In the end, as Trump’s attacks on Latina/o immigrants grew more intense throughout 2018 and the administration threatened key Democratic initiatives such as DACA and the Affordable Care Act, Latina/o support for Republican candidates declined.
At the same time the Democratic Congressional Campaign Committee invested 30million in targeted Latina/o outreach and mobilization. In other words, as the Democratic party became more racially, ethnically, religiously, and regionally diverse, the Republican party – guided by Trump’s racialized narrative – opted to constrain diversity and become more invested in whiteness, masculinity and a shrinking population of rural voters. Heading into the 2020 election season the continued investment of Trump and his Congressional allies in racialized attacks aimed at Latinas/os promises to further alienate the Republican party from the expanding Latina/o electorate and further distance the party from moderate Republicans, independents, and women who increased their support for Democratic party positions and candidates in 2018.
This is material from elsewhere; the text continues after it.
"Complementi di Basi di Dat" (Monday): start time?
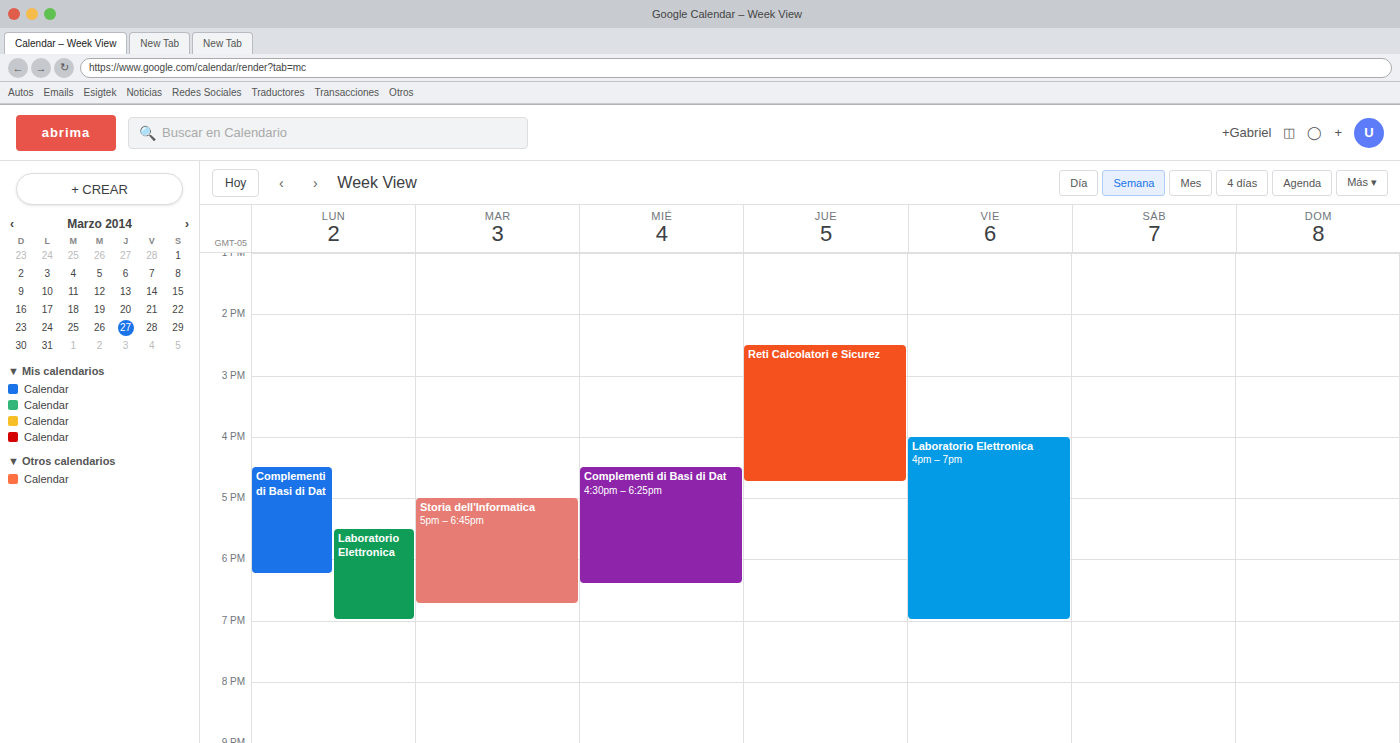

Ultimately, the historic government shutdown that did lasting damage to the economy and hundreds of thousands of Americans prompted by Trump’s insistence that Congress allocate $5.6 billion for a border wall, underscores the degenerative nature of Trump’s attacks to both the Republican party and the country. It is a strategy that helped fuel resounding Republican defeats in 2018, dominates the party’s domestic agenda, and is crushing the future of the Republican party.